## DOCUMENT TEXT
The collected works of 2ndadamdick

It would also matter where your IO cards are right ??

Each of the two nodeboards, each have a connection to each xbow (and there's two) take ownership of each I/O card. Normally one CPU/heart would take ownership and all communications and ISR would go through that CPU/heart.

If you look in /var/sysgen/system/irix.sm around line 573 (for IRIX6.5.28) and you'll find directive to control nobeboard ownership and interrupt routing

This way if you had allot of heavy I/O on XBOW #1 and it had the choice of CPU's with different cache sizes(which would make a larger largish difference for ISR that are always getting trigger. Having 2MB of cache could make a large difference in some cases) or a more powerful CPU you could make sure the BEST cpu is servicing the hardware on the XBOW and that CPU will handle the extra work, interruptions

Line 573: contains the NOINTR directive which excludes CPU from servicing interrupts
Line 583: contains DEVICE_ADMIN which assigns CPU ownership for devices on that XBOW (it would make sense, even if you assign a CPU that's on a Xbow not connected to the I/O port you still have to go through the owning nodeboards heart on the way from I/O->Xbow->owning heart->router->nodeboard xbow->nodeboard heart->CPU compared to Xbow->heart->CPU )

/var/sysgen/system/numa.sm always contains some NUMA directives, which are handy (espc on a busy system , or a system low on mem that has an application that isn't NUMA aware). Migration is turned off by default - turning it on could make a large difference for processes that are memory hungry and have CPU's serially access large amounts of memory. In this case though oview would show a large amount of traffic through the Xbow/Routers. Migration is one of the cooler features of SGI's NUMA hardware, they widely state it's one of the things that make NUMA a high performance, yet it's disabled by default - I guess they have reasons, but ..... I suppose it doesn't matter that now memory is so cheap - but you can also crank down the kernel replication so it's not using as much memory on each nodeboard
chervarium wrote:
SAQ wrote: Like I said, it seems to have evened out later.

## STORED RECORDS
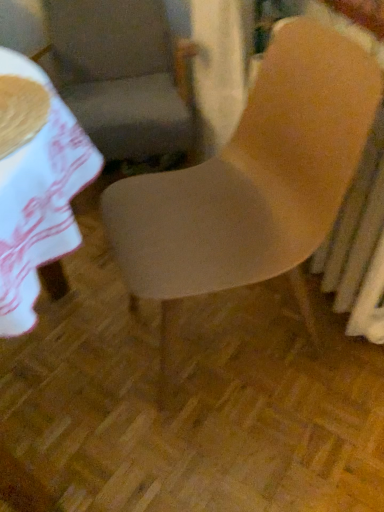
Measure the distance between matte gray chair at center, which is the second chair in front-to-back order, and camera.

matte gray chair at center, which is the second chair in front-to-back order, is 1.49 meters away from camera.

In order to click on matte gray chair at center, which is the 1th chair in back-to-front order in this screenshot , I will do `click(111, 69)`.

What do you see at coordinates (111, 69) in the screenshot? I see `matte gray chair at center, which is the 1th chair in back-to-front order` at bounding box center [111, 69].

Describe the element at coordinates (252, 183) in the screenshot. The height and width of the screenshot is (512, 384). I see `matte wood chair at center, which appears as the 1th chair when viewed from the front` at that location.

At what (x,y) coordinates should I click in order to perform the action: click on matte wood chair at center, the second chair positioned from the back. Please return your answer as a coordinate pair (x, y). This screenshot has height=512, width=384. Looking at the image, I should click on (252, 183).

The height and width of the screenshot is (512, 384). What are the coordinates of `matte gray chair at center, which is the second chair in front-to-back order` in the screenshot? It's located at (111, 69).

Between matte wood chair at center, the second chair positioned from the back, and matte gray chair at center, which is the second chair in front-to-back order, which one appears on the right side from the viewer's perspective?

Positioned to the right is matte wood chair at center, the second chair positioned from the back.

Between matte wood chair at center, which appears as the 1th chair when viewed from the front, and matte gray chair at center, which is the second chair in front-to-back order, which one is positioned behind?

matte gray chair at center, which is the second chair in front-to-back order, is more distant.

Which point is more forward, (242, 226) or (151, 29)?

Point (242, 226)

From the image's perspective, does matte wood chair at center, the second chair positioned from the back, appear higher than matte gray chair at center, which is the second chair in front-to-back order?

Incorrect, from the image's perspective, matte wood chair at center, the second chair positioned from the back, is lower than matte gray chair at center, which is the second chair in front-to-back order.

From a real-world perspective, is matte wood chair at center, which appears as the 1th chair when viewed from the front, positioned under matte gray chair at center, which is the second chair in front-to-back order, based on gravity?

No.

Which of these two, matte wood chair at center, the second chair positioned from the back, or matte gray chair at center, which is the second chair in front-to-back order, is thinner?

Thinner between the two is matte wood chair at center, the second chair positioned from the back.

Which of these two, matte wood chair at center, which appears as the 1th chair when viewed from the front, or matte gray chair at center, which is the second chair in front-to-back order, stands taller?

matte wood chair at center, which appears as the 1th chair when viewed from the front, is taller.

Considering the sizes of objects matte wood chair at center, the second chair positioned from the back, and matte gray chair at center, which is the second chair in front-to-back order, in the image provided, who is smaller, matte wood chair at center, the second chair positioned from the back, or matte gray chair at center, which is the second chair in front-to-back order,?

With smaller size is matte wood chair at center, the second chair positioned from the back.

Looking at this image, is matte wood chair at center, the second chair positioned from the back, not within matte gray chair at center, which is the 1th chair in back-to-front order?

Yes, matte wood chair at center, the second chair positioned from the back, is outside of matte gray chair at center, which is the 1th chair in back-to-front order.

Can you see matte wood chair at center, which appears as the 1th chair when viewed from the front, touching matte gray chair at center, which is the second chair in front-to-back order?

No, matte wood chair at center, which appears as the 1th chair when viewed from the front, is not in contact with matte gray chair at center, which is the second chair in front-to-back order.

Could you tell me if matte wood chair at center, which appears as the 1th chair when viewed from the front, is facing matte gray chair at center, which is the 1th chair in back-to-front order?

No, matte wood chair at center, which appears as the 1th chair when viewed from the front, does not turn towards matte gray chair at center, which is the 1th chair in back-to-front order.

Could you measure the distance between matte wood chair at center, which appears as the 1th chair when viewed from the front, and matte gray chair at center, which is the second chair in front-to-back order?

matte wood chair at center, which appears as the 1th chair when viewed from the front, is 29.38 inches from matte gray chair at center, which is the second chair in front-to-back order.

What are the coordinates of `chair above the matte gray chair at center, which is the second chair in front-to-back order (from a real-world perspective)` in the screenshot? It's located at (252, 183).

Which object is positioned more to the right, matte gray chair at center, which is the 1th chair in back-to-front order, or matte wood chair at center, the second chair positioned from the back?

matte wood chair at center, the second chair positioned from the back, is more to the right.

Relative to matte wood chair at center, the second chair positioned from the back, is matte gray chair at center, which is the 1th chair in back-to-front order, in front or behind?

In the image, matte gray chair at center, which is the 1th chair in back-to-front order, appears behind matte wood chair at center, the second chair positioned from the back.

Does point (110, 40) come farther from viewer compared to point (171, 198)?

Yes, point (110, 40) is behind point (171, 198).

From the image's perspective, does matte gray chair at center, which is the second chair in front-to-back order, appear lower than matte wood chair at center, which appears as the 1th chair when viewed from the front?

Incorrect, from the image's perspective, matte gray chair at center, which is the second chair in front-to-back order, is higher than matte wood chair at center, which appears as the 1th chair when viewed from the front.

Consider the image. From a real-world perspective, is matte gray chair at center, which is the 1th chair in back-to-front order, below matte wood chair at center, which appears as the 1th chair when viewed from the front?

Indeed, from a real-world perspective, matte gray chair at center, which is the 1th chair in back-to-front order, is positioned beneath matte wood chair at center, which appears as the 1th chair when viewed from the front.

Can you confirm if matte gray chair at center, which is the 1th chair in back-to-front order, is wider than matte wood chair at center, which appears as the 1th chair when viewed from the front?

Yes.

Looking at this image, considering the relative sizes of matte gray chair at center, which is the second chair in front-to-back order, and matte wood chair at center, the second chair positioned from the back, in the image provided, is matte gray chair at center, which is the second chair in front-to-back order, taller than matte wood chair at center, the second chair positioned from the back,?

Incorrect, the height of matte gray chair at center, which is the second chair in front-to-back order, is not larger of that of matte wood chair at center, the second chair positioned from the back.

In terms of size, does matte gray chair at center, which is the second chair in front-to-back order, appear bigger or smaller than matte wood chair at center, which appears as the 1th chair when viewed from the front?

matte gray chair at center, which is the second chair in front-to-back order, is bigger than matte wood chair at center, which appears as the 1th chair when viewed from the front.

Is matte wood chair at center, which appears as the 1th chair when viewed from the front, a part of matte gray chair at center, which is the second chair in front-to-back order?

No, matte wood chair at center, which appears as the 1th chair when viewed from the front, is not inside matte gray chair at center, which is the second chair in front-to-back order.

Consider the image. Is matte gray chair at center, which is the second chair in front-to-back order, not near matte wood chair at center, the second chair positioned from the back?

matte gray chair at center, which is the second chair in front-to-back order, is actually quite close to matte wood chair at center, the second chair positioned from the back.

Is matte gray chair at center, which is the second chair in front-to-back order, oriented away from matte wood chair at center, which appears as the 1th chair when viewed from the front?

matte gray chair at center, which is the second chair in front-to-back order, does not have its back to matte wood chair at center, which appears as the 1th chair when viewed from the front.

Image resolution: width=384 pixels, height=512 pixels. In order to click on chair in front of the matte gray chair at center, which is the 1th chair in back-to-front order in this screenshot , I will do `click(252, 183)`.

Image resolution: width=384 pixels, height=512 pixels. In order to click on chair on the right of the matte gray chair at center, which is the 1th chair in back-to-front order in this screenshot , I will do `click(252, 183)`.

## TASKS TO CARRY OUT
A. In the IRIX forum thread, which stages does the longer route in the DEVICE_ADMIN line pass through, from "I/O" to "CPU"? List them in order.
B. Can you rewrite the rows starting at the line that contains "Does point (110, 40)" and ending at the line that contains "Incorrect, from the image's perspective, matte gray", swapping "matte gray chair" for "gray armchair" and leaving everything else unchanged? Return only those lines.

## EXPECTED OUTPUTS
A.
1. I/O
2. Xbow
3. owning heart
4. router
5. nodeboard xbow
6. nodeboard heart
7. CPU

B.
Does point (110, 40) come farther from viewer compared to point (171, 198)?

Yes, point (110, 40) is behind point (171, 198).

From the image's perspective, does gray armchair at center, which is the second chair in front-to-back order, appear lower than matte wood chair at center, which appears as the 1th chair when viewed from the front?

Incorrect, from the image's perspective, gray armchair at center, which is the second chair in front-to-back order, is higher than matte wood chair at center, which appears as the 1th chair when viewed from the front.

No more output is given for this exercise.